Register For Our Mailing List

Register to receive our free weekly newsletter including editorials.

Home / 70

Just what is a re-contribution strategy?

You may have heard about a ‘re-contribution strategy’, but do you really know what it is and how it works? Often when an adviser or accountant provides an idea that will reduce a tax liability, you accept it without really knowing how it is achieved. That’s what you pay them for – right!

Let me explain what a re-contribution strategy is.

Who is eligible?

A re-contribution strategy is where you withdraw money from your SMSF and re-contribute the money back into your SMSF. Before you can do this, you need to be able to access your money by satisfying one of the following conditions of release:

  • reached your preservation age (55 to 60 years) and retired from your employment
  • reached age 65 (working or not)
  • ceased work temporarily as a result of physical and/or mental illness
  • ceased work as a result of permanent incapacity
  • experienced a terminal medical condition
  • accessed money under severe financial hardship grounds
  • accessed money under compassionate grounds via the Department of Human Services
  • accessed money under the transition to retirement arrangements.

Of course it is unlikely that a person accessing their money under financial hardship or compassionate grounds would be considering a re-contribution strategy.

-----

What the task asks: List every condition of release that the re-contribution strategy article gives for accessing money from an SMSF. The rows that come next are separate material and have no connection to the re-contribution strategy article.

Saved entries:
-----

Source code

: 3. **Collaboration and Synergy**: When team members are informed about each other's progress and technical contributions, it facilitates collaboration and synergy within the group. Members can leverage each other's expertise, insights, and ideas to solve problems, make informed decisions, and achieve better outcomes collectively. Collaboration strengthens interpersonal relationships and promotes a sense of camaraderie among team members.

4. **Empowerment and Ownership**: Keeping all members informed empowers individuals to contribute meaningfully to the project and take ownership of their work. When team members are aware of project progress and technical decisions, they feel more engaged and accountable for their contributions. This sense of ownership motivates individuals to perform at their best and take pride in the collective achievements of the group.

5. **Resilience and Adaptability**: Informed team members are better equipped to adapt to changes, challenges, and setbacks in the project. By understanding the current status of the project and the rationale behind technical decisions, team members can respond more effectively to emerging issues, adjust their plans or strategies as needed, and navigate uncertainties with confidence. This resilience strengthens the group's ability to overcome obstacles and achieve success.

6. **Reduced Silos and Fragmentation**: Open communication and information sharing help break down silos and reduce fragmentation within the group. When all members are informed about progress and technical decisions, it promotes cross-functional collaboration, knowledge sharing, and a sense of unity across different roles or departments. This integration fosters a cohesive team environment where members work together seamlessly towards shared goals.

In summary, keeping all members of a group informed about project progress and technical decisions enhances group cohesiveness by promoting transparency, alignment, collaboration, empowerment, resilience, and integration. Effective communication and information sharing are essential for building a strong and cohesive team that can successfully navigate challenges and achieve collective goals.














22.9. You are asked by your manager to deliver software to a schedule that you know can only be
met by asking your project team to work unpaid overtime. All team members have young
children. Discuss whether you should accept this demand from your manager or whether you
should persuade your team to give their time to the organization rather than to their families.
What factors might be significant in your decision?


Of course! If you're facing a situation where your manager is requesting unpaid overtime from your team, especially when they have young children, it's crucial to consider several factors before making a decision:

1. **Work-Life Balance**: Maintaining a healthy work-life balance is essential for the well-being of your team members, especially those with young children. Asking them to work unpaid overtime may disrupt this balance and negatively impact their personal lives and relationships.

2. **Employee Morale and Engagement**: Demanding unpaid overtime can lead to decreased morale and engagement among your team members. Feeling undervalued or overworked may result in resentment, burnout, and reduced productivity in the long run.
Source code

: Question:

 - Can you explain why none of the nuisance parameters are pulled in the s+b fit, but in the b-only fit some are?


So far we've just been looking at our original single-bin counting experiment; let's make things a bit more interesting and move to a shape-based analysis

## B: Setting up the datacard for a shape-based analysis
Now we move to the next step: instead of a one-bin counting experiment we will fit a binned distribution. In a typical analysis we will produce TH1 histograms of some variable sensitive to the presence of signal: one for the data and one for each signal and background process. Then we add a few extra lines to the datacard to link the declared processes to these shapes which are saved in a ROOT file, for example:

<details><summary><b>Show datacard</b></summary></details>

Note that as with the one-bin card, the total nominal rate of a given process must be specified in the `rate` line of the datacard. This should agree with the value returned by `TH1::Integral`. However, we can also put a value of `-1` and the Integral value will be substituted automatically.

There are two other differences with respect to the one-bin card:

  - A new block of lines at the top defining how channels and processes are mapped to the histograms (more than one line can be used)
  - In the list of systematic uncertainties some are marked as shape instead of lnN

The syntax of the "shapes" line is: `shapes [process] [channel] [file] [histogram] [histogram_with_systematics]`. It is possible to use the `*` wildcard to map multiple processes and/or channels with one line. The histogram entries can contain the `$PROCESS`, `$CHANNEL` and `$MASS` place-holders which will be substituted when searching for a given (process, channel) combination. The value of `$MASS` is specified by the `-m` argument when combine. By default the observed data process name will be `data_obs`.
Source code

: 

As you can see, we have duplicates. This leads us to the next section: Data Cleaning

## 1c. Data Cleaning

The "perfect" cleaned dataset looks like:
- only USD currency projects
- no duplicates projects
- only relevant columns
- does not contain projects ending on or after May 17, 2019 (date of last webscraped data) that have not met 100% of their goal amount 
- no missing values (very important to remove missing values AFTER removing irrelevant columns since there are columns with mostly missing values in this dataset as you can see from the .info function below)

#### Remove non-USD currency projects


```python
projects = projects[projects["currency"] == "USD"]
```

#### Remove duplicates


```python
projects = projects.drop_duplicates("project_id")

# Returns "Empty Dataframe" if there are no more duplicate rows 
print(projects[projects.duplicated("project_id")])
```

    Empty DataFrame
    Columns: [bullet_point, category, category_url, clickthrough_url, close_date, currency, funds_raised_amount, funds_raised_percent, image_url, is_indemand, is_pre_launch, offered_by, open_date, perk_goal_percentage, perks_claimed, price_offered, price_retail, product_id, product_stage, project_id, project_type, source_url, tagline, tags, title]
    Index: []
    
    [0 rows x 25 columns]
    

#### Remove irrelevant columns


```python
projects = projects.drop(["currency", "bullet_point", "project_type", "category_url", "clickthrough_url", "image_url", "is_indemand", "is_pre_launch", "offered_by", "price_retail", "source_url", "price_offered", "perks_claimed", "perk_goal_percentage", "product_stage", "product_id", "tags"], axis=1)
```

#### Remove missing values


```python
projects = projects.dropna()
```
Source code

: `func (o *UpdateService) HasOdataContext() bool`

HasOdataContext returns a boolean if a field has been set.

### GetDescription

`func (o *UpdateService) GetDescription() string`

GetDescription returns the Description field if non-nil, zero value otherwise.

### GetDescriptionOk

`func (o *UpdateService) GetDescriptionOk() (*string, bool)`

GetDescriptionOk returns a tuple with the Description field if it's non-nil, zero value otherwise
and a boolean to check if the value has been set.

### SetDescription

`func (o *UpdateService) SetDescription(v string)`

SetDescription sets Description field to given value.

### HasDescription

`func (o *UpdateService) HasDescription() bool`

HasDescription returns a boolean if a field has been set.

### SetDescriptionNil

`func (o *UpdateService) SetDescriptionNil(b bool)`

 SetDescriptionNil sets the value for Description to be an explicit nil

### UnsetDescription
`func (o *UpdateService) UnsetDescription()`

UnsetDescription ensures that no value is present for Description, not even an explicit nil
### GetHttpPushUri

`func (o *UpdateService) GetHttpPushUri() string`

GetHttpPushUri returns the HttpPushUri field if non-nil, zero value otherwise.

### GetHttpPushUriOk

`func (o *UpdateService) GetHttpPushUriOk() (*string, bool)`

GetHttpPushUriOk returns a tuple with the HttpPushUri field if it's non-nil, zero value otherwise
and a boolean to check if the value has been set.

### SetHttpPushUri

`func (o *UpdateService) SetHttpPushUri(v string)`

-----

Solution to this problem:
- Reached your preservation age (55 to 60 years) and retired from your employment
- Reached age 65 (working or not)
- Ceased work temporarily as a result of physical and/or mental illness
- Ceased work as a result of permanent incapacity
- Experienced a terminal medical condition
- Accessed money under severe financial hardship grounds
- Accessed money under compassionate grounds via the Department of Human Services
- Accessed money under the transition to retirement arrangements